Fighting traffic and crowds, and finding tickets and parking seemed to be the toughest parts of the Super Bowl. Finding fun wasn't. With the excitement of the championship game, neither sky-high ticket prices nor traffic jams hindered the celebration before the New York Giants took on the Baltimore Ravens.

"It doesn't get any better -- or bigger -- than this," Burns said.

Unfortunately for people like Burns, the Super Bowl isn't really for the average fan anymore.

The NFL hands out more tickets to corporations and the teams than anyone else. Face value for tickets ranges from $325 to $400.

Parking also was expensive, and hard to find. Spots close to the stadium were going for as much as $100.

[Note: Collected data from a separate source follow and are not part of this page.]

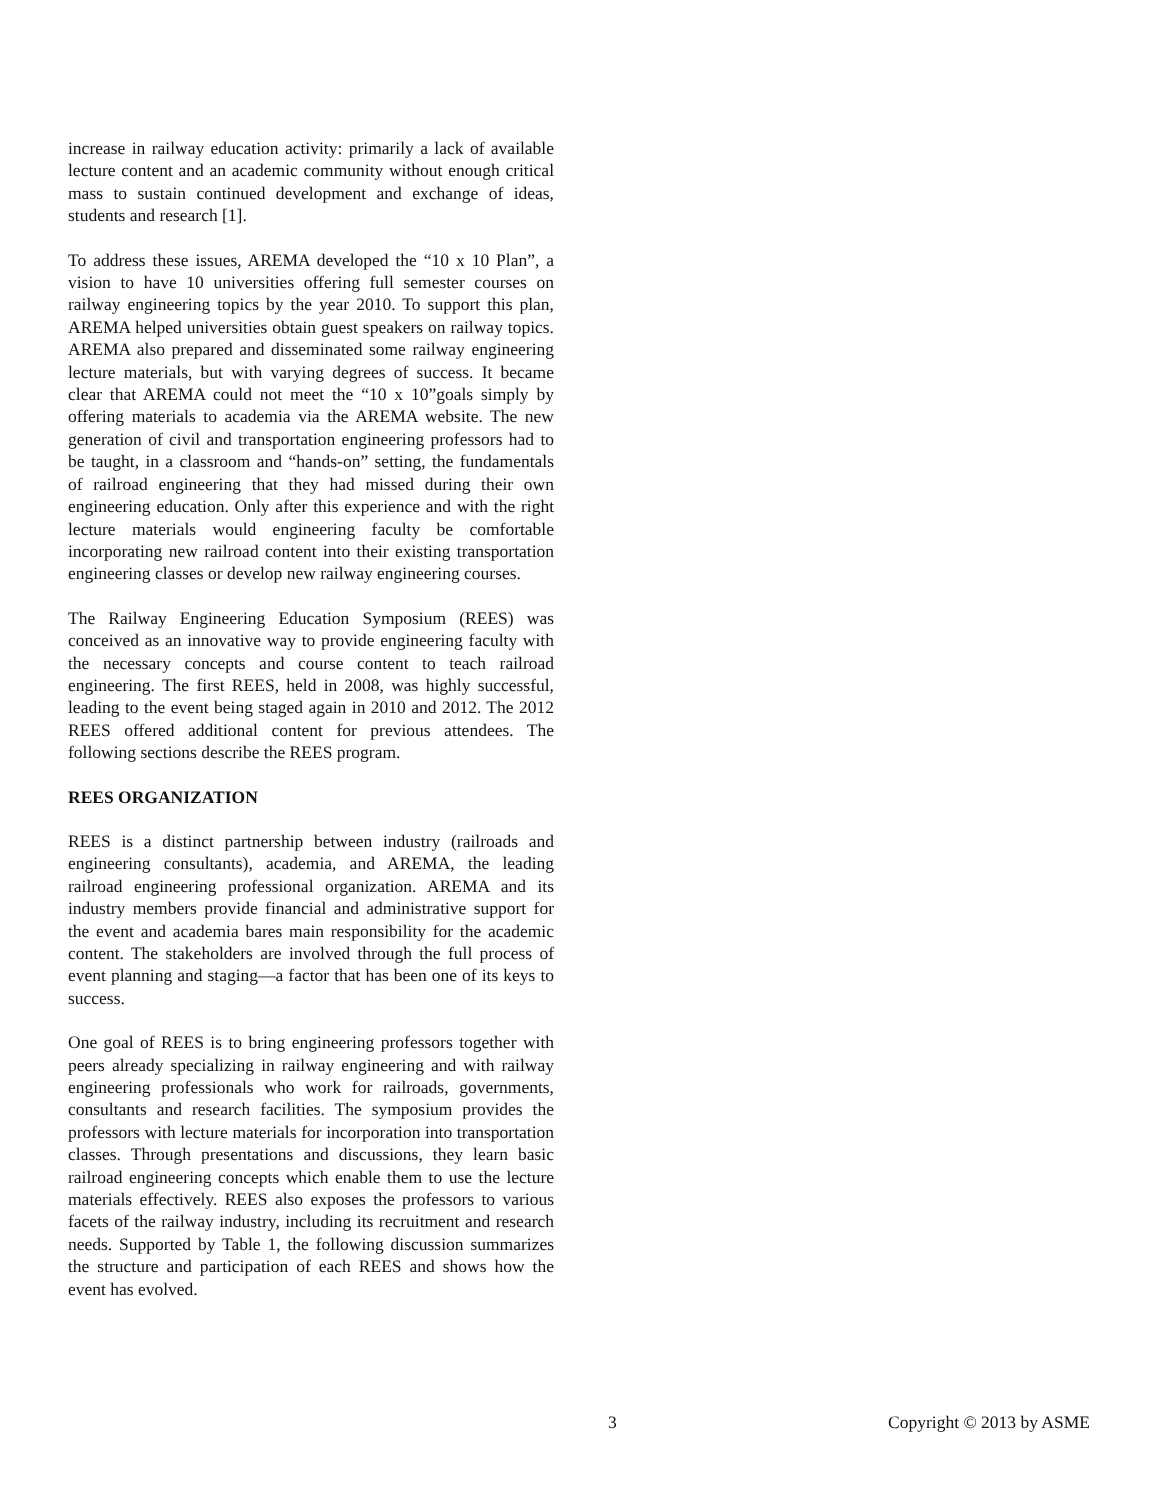increase in railway education activity: primarily a lack of available lecture content and an academic community without enough critical mass to sustain continued development and exchange of ideas, students and research [1].
To address these issues, AREMA developed the “10 x 10 Plan”, a vision to have 10 universities offering full semester courses on railway engineering topics by the year 2010. To support this plan, AREMA helped universities obtain guest speakers on railway topics. AREMA also prepared and disseminated some railway engineering lecture materials, but with varying degrees of success. It became clear that AREMA could not meet the “10 x 10”goals simply by offering materials to academia via the AREMA website. The new generation of civil and transportation engineering professors had to be taught, in a classroom and “hands-on” setting, the fundamentals of railroad engineering that they had missed during their own engineering education. Only after this experience and with the right lecture materials would engineering faculty be comfortable incorporating new railroad content into their existing transportation engineering classes or develop new railway engineering courses.
The Railway Engineering Education Symposium (REES) was conceived as an innovative way to provide engineering faculty with the necessary concepts and course content to teach railroad engineering. The first REES, held in 2008, was highly successful, leading to the event being staged again in 2010 and 2012. The 2012 REES offered additional content for previous attendees. The following sections describe the REES program.
REES ORGANIZATION
REES is a distinct partnership between industry (railroads and engineering consultants), academia, and AREMA, the leading railroad engineering professional organization. AREMA and its industry members provide financial and administrative support for the event and academia bares main responsibility for the academic content. The stakeholders are involved through the full process of event planning and staging—a factor that has been one of its keys to success.
One goal of REES is to bring engineering professors together with peers already specializing in railway engineering and with railway engineering professionals who work for railroads, governments, consultants and research facilities. The symposium provides the professors with lecture materials for incorporation into transportation classes. Through presentations and discussions, they learn basic railroad engineering concepts which enable them to use the lecture materials effectively. REES also exposes the professors to various facets of the railway industry, including its recruitment and research needs. Supported by Table 1, the following discussion summarizes the structure and participation of each REES and shows how the event has evolved.
3 Copyright © 2013 by ASME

Smoke from tailgate barbecues grew with the crowd, which included thousands who didn't have tickets for the game but wanted to be in the center of America's unofficial football holiday.

They included Tom Januska of San Diego, who planned to use $500 he borrowed from his infant son's college fund to buy a ticket to his 12th Super Bowl game.

Januska, a Redskins fan, said scalpers were charging about $2,800 for seats at the top of the stadium, but he was willing to search all day for a better seat or a better deal. The cheapest ticket Burns could find was $1,200.

"These are people who are out to burn anybody they can," Januska said. "What I'm looking for is some businessmen who have an extra ticket they are looking to get rid of. It's beer and food money for them and they're usually good seats."

Dick Keyes had given up on trying to find tickets.

He rented a big tent, several folding chairs and had two 35-inch televisions set up for the game. Keyes, a Buccaneers season-ticket holder from nearby Indian Rocks Beach, also had plenty of food and drinks for his 50 or so guests.

"It's about just being here, having fun and enjoying the atmosphere of the biggest football game you could imagine," Keyes said. "If the Bucs had been here, I would have been here partying since Friday, maybe sooner."

Giants fan Charles McGuire and his college friend were tailgating and going to the game. They bought two tickets from a broker for $2,862.

Just across the street from the stadium, restaurant owner Diane Caputo and her 18 relatives and their friends were putting on a feast to rival the fanciest sky box spread inside. On the menu: bacon-wrapped filet mignon, pasta, antipasto and Maine lobsters.

A few hundred feet away, nine community college students from Fort Myers never dreamed of getting into the game. Instead, they had moved their living room into a dirt lot.

In a rented panel truck with a generator, they set up a satellite dish and a 58-inch television they watched from a worn leather couch.

"This is the next best thing to having a ticket," said Clint Gaither.